» YOUR GOAL
All lines from the one that contains "Lying on your" to the end of the data must be retyped exactly. Pictures are not retyped.

[PROVIDED INFORMATION Boundary: Start]

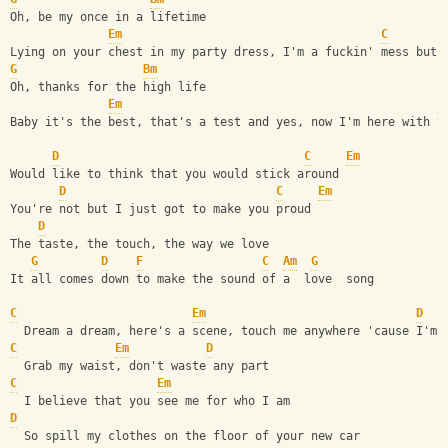
Oh, be my once in a lifetime
Em
C
Lying on your chest in my party dress, I'm a fuckin' mess but 
G
Bm
Oh, thanks for the high life
Em
C
Baby it's the best, that's a test and yes, now I'm here with y
D
C
Em
Would like to think that you would stick around
D
C
Em
You're not but I just got to make you proud
D
The taste, the touch, the way we love
G
D
F
C
Am
G
It all comes down to make the sound of a  love  song
C
Em
D
  Dream a dream, here's a scene, touch me anywhere 'cause I'm 
C
Em
D
  Grab my waist, don't waste any part
C
Em
  I believe that you see me for who I am
D
  So spill my clothes on the floor of your new car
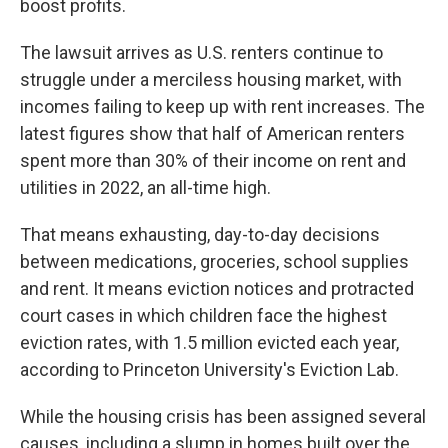
boost profits.
The lawsuit arrives as U.S. renters continue to
struggle under a merciless housing market, with
incomes failing to keep up with rent increases. The
latest figures show that half of American renters
spent more than 30% of their income on rent and
utilities in 2022, an all-time high.
That means exhausting, day-to-day decisions
between medications, groceries, school supplies
and rent. It means eviction notices and protracted
court cases in which children face the highest
eviction rates, with 1.5 million evicted each year,
according to Princeton University's Eviction Lab.
While the housing crisis has been assigned several
causes, including a slump in homes built over the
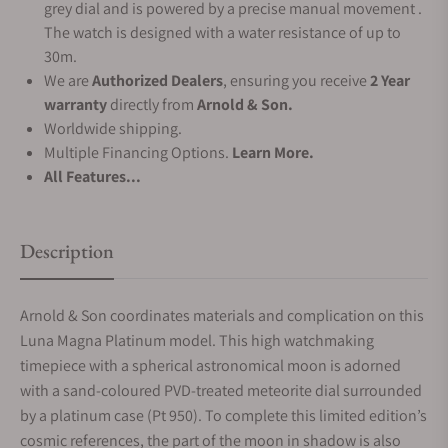
grey dial and is powered by a precise manual movement .
The watch is designed with a water resistance of up to
30m.
We are
Authorized Dealers
, ensuring you receive
2 Year
warranty
directly from
Arnold & Son.
Worldwide shipping.
Multiple Financing Options.
Learn More.
All Features...
Description
Arnold & Son coordinates materials and complication on this
Luna Magna Platinum model. This high watchmaking
timepiece with a spherical astronomical moon is adorned
with a sand-coloured PVD-treated meteorite dial surrounded
by a platinum case (Pt 950). To complete this limited edition’s
cosmic references, the part of the moon in shadow is also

[PROVIDED INFORMATION Boundary: End]

» OUTPUT
Lying on your chest in my party dress, I'm a fuckin' mess but 
G
Bm
Oh, thanks for the high life
Em
C
Baby it's the best, that's a test and yes, now I'm here with y
D
C
Em
Would like to think that you would stick around
D
C
Em
You're not but I just got to make you proud
D
The taste, the touch, the way we love
G
D
F
C
Am
G
It all comes down to make the sound of a  love  song
C
Em
D
  Dream a dream, here's a scene, touch me anywhere 'cause I'm 
C
Em
D
  Grab my waist, don't waste any part
C
Em
  I believe that you see me for who I am
D
  So spill my clothes on the floor of your new car
boost profits.
The lawsuit arrives as U.S. renters continue to
struggle under a merciless housing market, with
incomes failing to keep up with rent increases. The
latest figures show that half of American renters
spent more than 30% of their income on rent and
utilities in 2022, an all-time high.
That means exhausting, day-to-day decisions
between medications, groceries, school supplies
and rent. It means eviction notices and protracted
court cases in which children face the highest
eviction rates, with 1.5 million evicted each year,
according to Princeton University's Eviction Lab.
While the housing crisis has been assigned several
causes, including a slump in homes built over the
grey dial and is powered by a precise manual movement .
The watch is designed with a water resistance of up to
30m.
We are
Authorized Dealers
, ensuring you receive
2 Year
warranty
directly from
Arnold & Son.
Worldwide shipping.
Multiple Financing Options.
Learn More.
All Features...
Description
Arnold & Son coordinates materials and complication on this
Luna Magna Platinum model. This high watchmaking
timepiece with a spherical astronomical moon is adorned
with a sand-coloured PVD-treated meteorite dial surrounded
by a platinum case (Pt 950). To complete this limited edition’s
cosmic references, the part of the moon in shadow is also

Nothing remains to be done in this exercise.